When we build our solution, VS performs a number of convenient tasks on our behalf. Because this is a web application, simply compiling the code into DLLs doesn’t quite do the trick. The application must be properly deployed on our web server and registered with IIS. This involves creating a virtual directory, specifying an appropriate level of process isolation, and mapping the .srf file extension to our ISAPI extension DLL. Recall that when we created the project, we chose to include deployment support on the Project Settings tab of the ATL Server Project Wizard, shown previously in Figure 1.25. As a result, VS invokes the VCDeploy.exe utility to automatically perform all the necessary web-deployment steps for us. Simply compiling our solution in the normal manner places our application DLL, our ISAPI extension DLL, and our SRF file in a directory under our default web site, typically ending up in the directory <drive>:\inetpub\wwwroot\<projectName>. VS uses our web application project name as the virtual directory name, so browsing to http://localhost/PiSvrWebApp/PiSvrWebApp.srf?digits=50 produces the result in Figure 1.26.

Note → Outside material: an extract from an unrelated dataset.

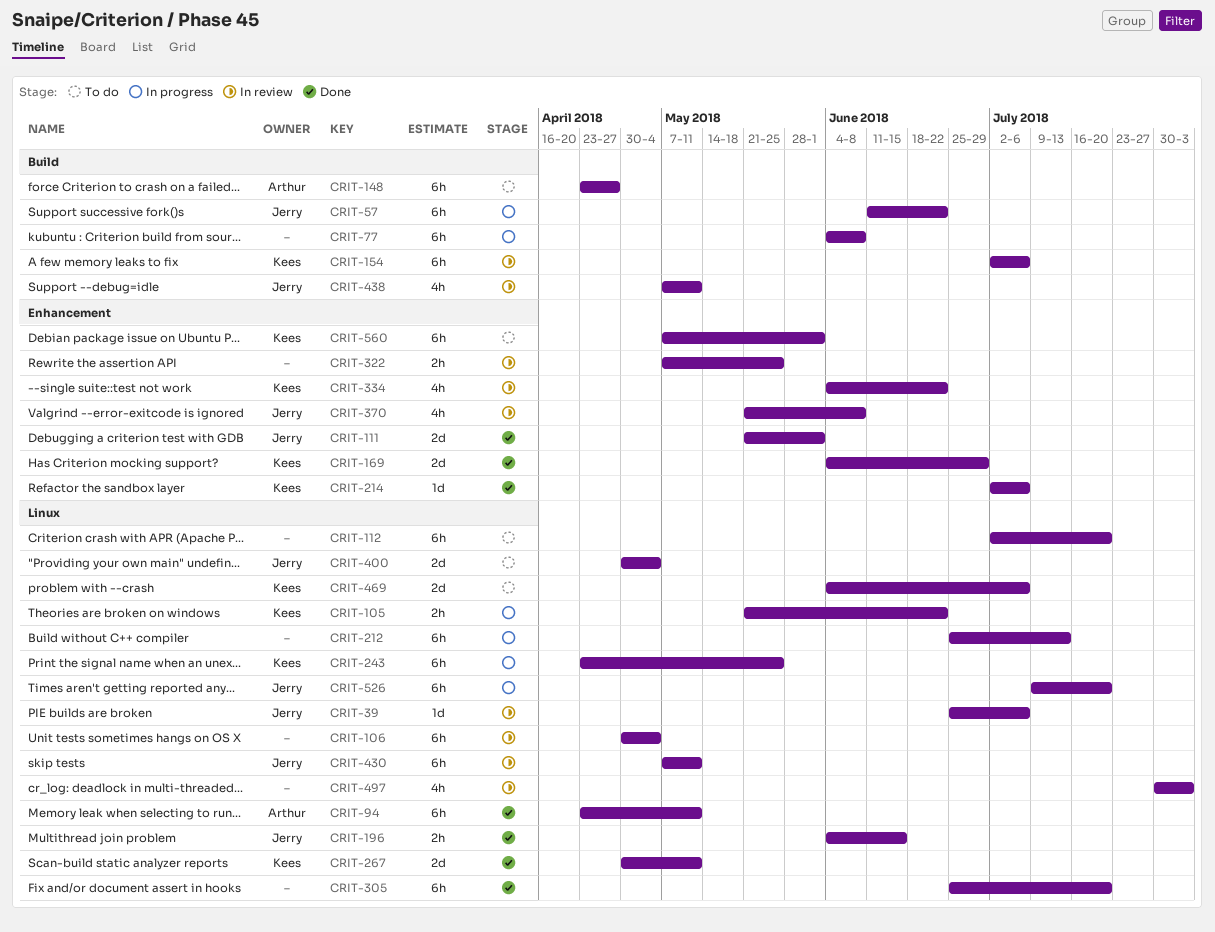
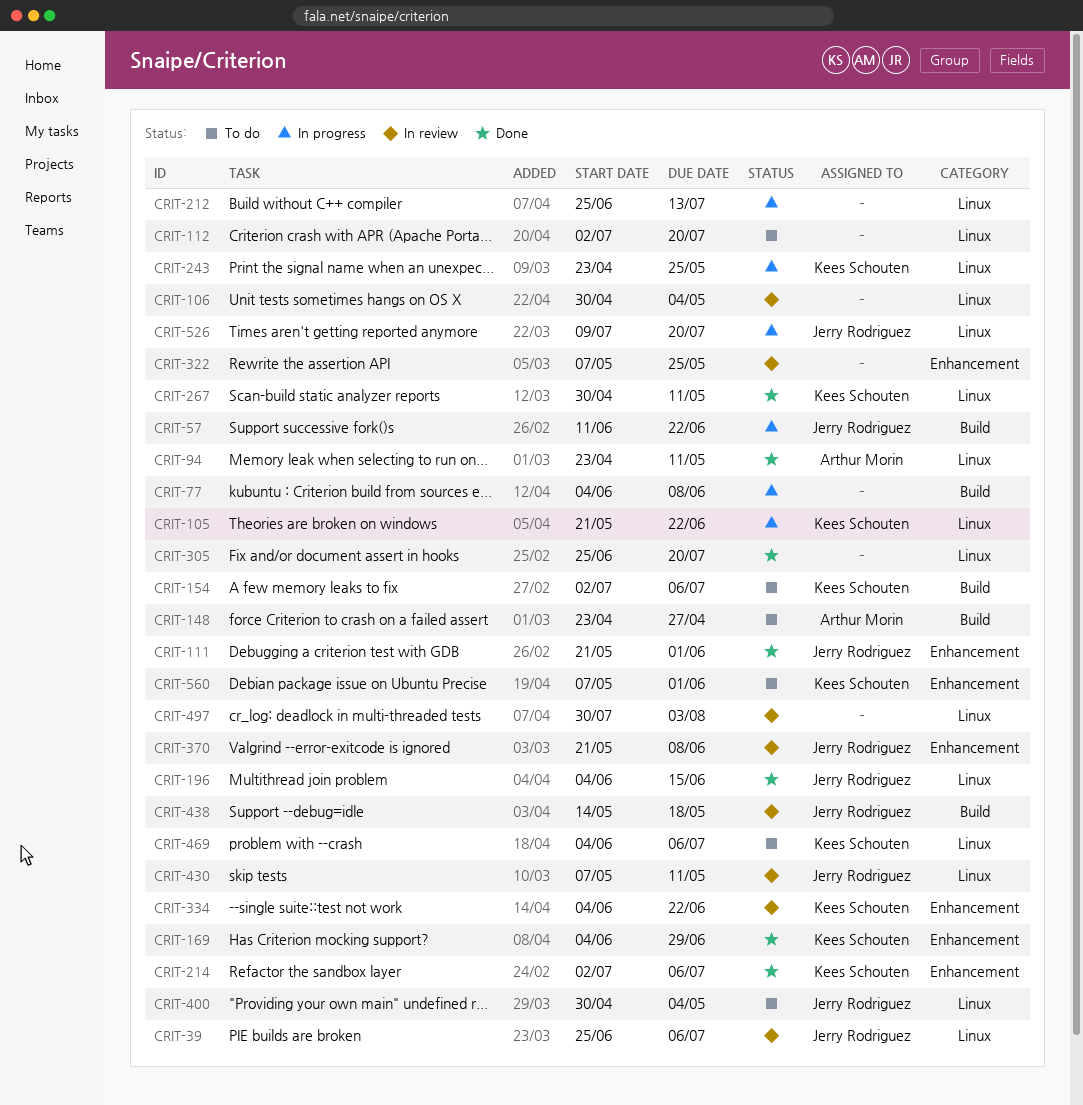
CRIT-154, status: In review -> To do
CRIT-438, start: May 7 -> May 14
CRIT-438, due: May 11 -> May 18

Figure 1.26. Web application for displaying pi to 50 digits

[View full size image]

For more information about building ISAPI applications, including web services, with ATL Server, see Chapter 13, “Hello, ATL Server.”

Summary

This chapter has been a whirlwind tour through some of the functionality of ATL that the wizards expose, as well as some of the basic interface implementations of ATL. Even with the wizards, it should be clear that ATL is no substitute for solid COM knowledge. You still need to know how to design and implement your interfaces. As you’ll see throughout the rest of this book, you still have to know about interface pointers, reference counting, runtime type discovery, threading, persistence … the list goes on. ATL can help, but you still need to know COM.

It should also be clear that the wizard is not a substitute for intimate knowledge of ATL or web application development. For every tidbit of ATL information shown in this chapter, there are 10 more salient details, extensions, and pitfalls. And although the wizard saves you typing, it can’t do everything. It can’t make sure your design and implementation goals are met: That’s up to you.